On 22 June 2017, some 18 months after committing to support the aims of the Paris Agreement, Australia’s big four banks all contributed to a deal to finance more oil and gas exploration and production.
Clearly, ANZ, CommBank, NAB and Westpac are yet to come to terms with exactly what needs to be done to limit global warming to well below two degrees.
The June loan saw a total of US$600 million flow from a syndicate – including the big four Australian banks and 10 international banks – to Papua New Guinea-based petroleum company Oil Search. The Aussie banks contributed US$55 million (AU$77 million) each.
As reported by IJGlobal, the purpose of the loan was to cover “general corporate purposes including payment of fees under the Finance Documents, capital expenditure, acquisitions, investments and equity commitments under any project financing”.

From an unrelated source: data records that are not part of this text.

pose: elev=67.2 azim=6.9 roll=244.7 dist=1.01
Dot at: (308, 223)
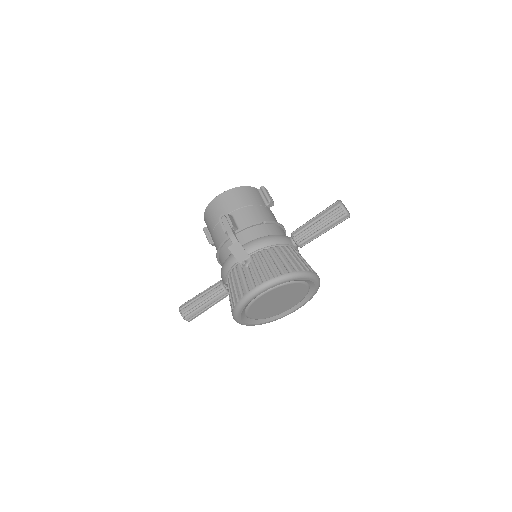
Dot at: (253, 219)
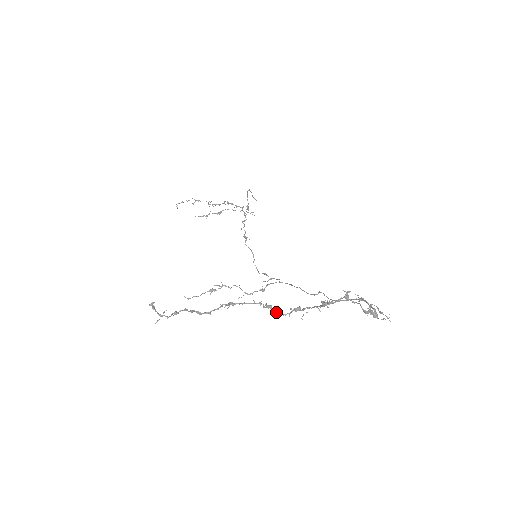
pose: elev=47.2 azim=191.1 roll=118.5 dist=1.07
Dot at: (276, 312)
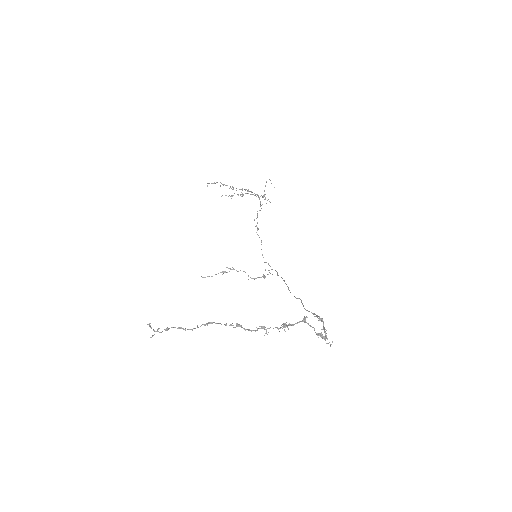
Dot at: (245, 330)
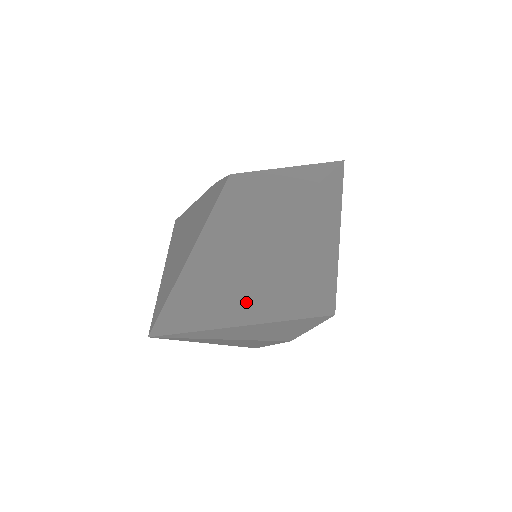
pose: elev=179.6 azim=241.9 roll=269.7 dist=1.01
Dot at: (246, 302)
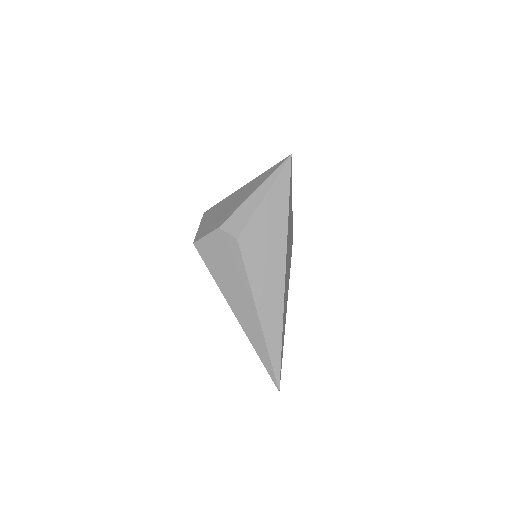
Dot at: (284, 329)
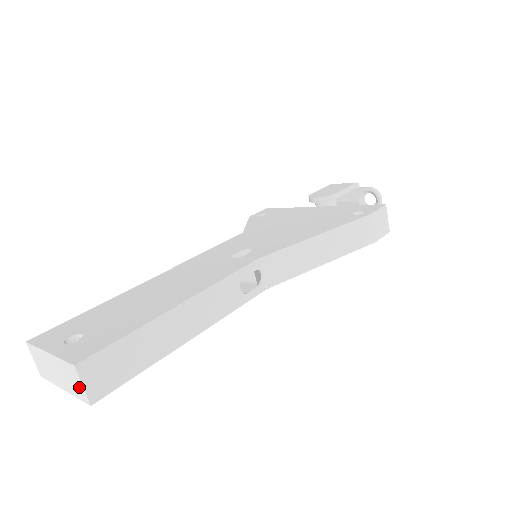
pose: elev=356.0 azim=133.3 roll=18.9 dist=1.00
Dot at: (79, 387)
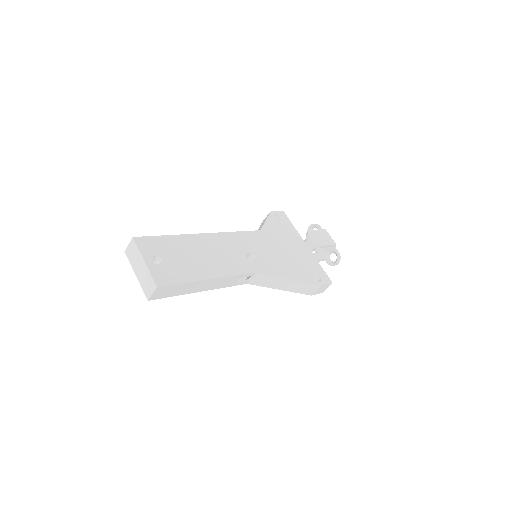
Dot at: (149, 291)
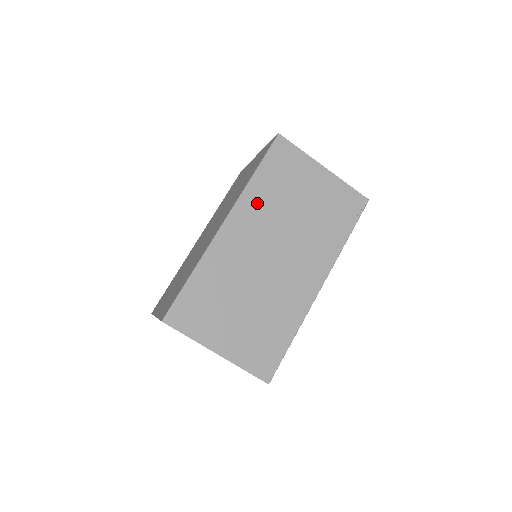
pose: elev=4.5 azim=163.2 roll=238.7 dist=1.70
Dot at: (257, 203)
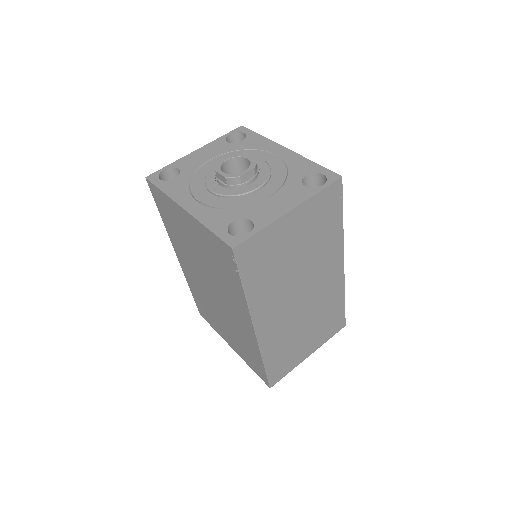
Dot at: (264, 297)
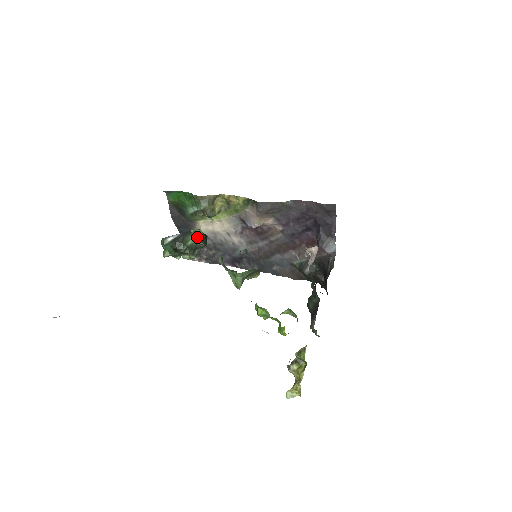
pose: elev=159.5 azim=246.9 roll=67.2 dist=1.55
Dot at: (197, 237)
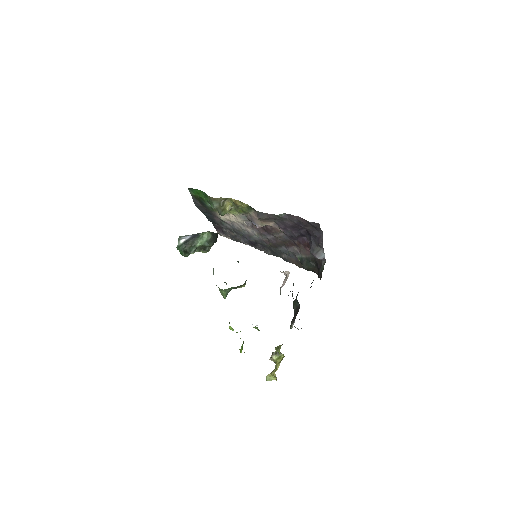
Dot at: (205, 239)
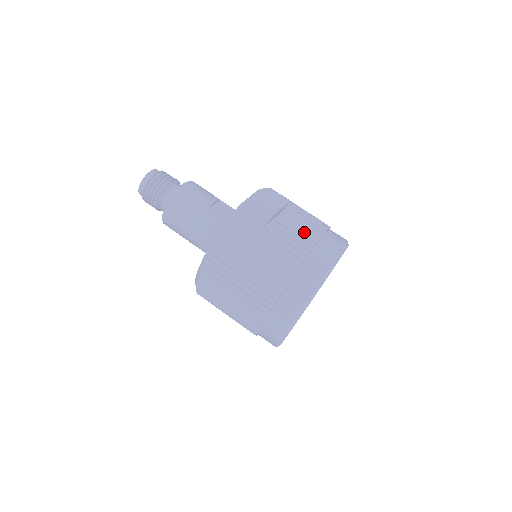
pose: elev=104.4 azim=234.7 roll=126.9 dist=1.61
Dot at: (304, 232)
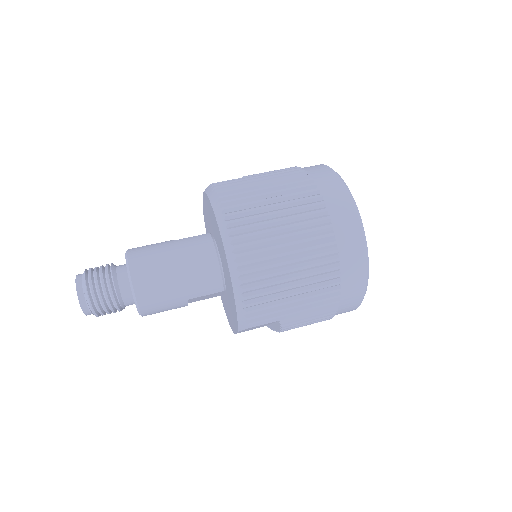
Dot at: occluded
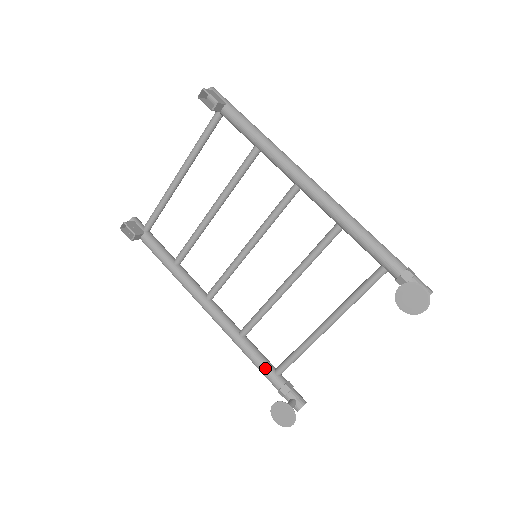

For an oil and gas company like Oil Search, a lot of capital expenditure goes towards finding and developing new oil and gas reserves. Equity commitments under project financing would allow Oil Search to take ownership stakes in new oil or gas production or transport projects like production wells or pipelines.
Out of line with 2°C
Oil Search is one of three Australian-listed companies to have featured in a recent Climate Tracker report, which found that US$2.3 trillion of projected capital expenditure (capex) on upstream oil and gas projects would be wasted under a 2°C warming scenario.
The analysis found that 50-60% of Oil Search’s projected upstream capex would be outside the 2°C carbon budget, placing the company in the in the top 10 most exposed publicly-listed oil and gas producers in the world.
To put it simply, the report found that Oil Search’s ‘business as usual’ operations would be completely out of line with the global commitment to limit warming to less than 2°C.
Capacity for change?
Market Forces worked with shareholders earlier this year to produce a commitment from Oil Search to measure and disclose the risks posed to the company under both 1.5 and 2°C warming limited scenarios. This points Oil Search ahead of their peers on climate risk disclosure, but the company isn’t shy about its plans to grow its reserves of fossil fuels.
When committing to climate risk disclosure at the company’s annual general meeting, Oil Search’s Chairman Rick Lee was keen to stress that the company would continue to search for and produce more fossil fuels. While their 1.5 and 2°C scenarios are still the best part of a year away, it’s going to be interesting to see how this view gets reconciled with Carbon Tracker’s findings.
The big banks aren’t getting it
The massive bank loan to Oil Search will clearly go towards projects that expand the scale of the fossil fuel industry. As shown by the Carbon Tracker report, this expansion is out of line with the internationally accepted 2°C warming limit.
So how can the big four banks balance the Oil Search loan with their 2°C commitments? It seems that still, after 18 months, our banks don’t understand just what operating in line with the Paris Agreement looks like.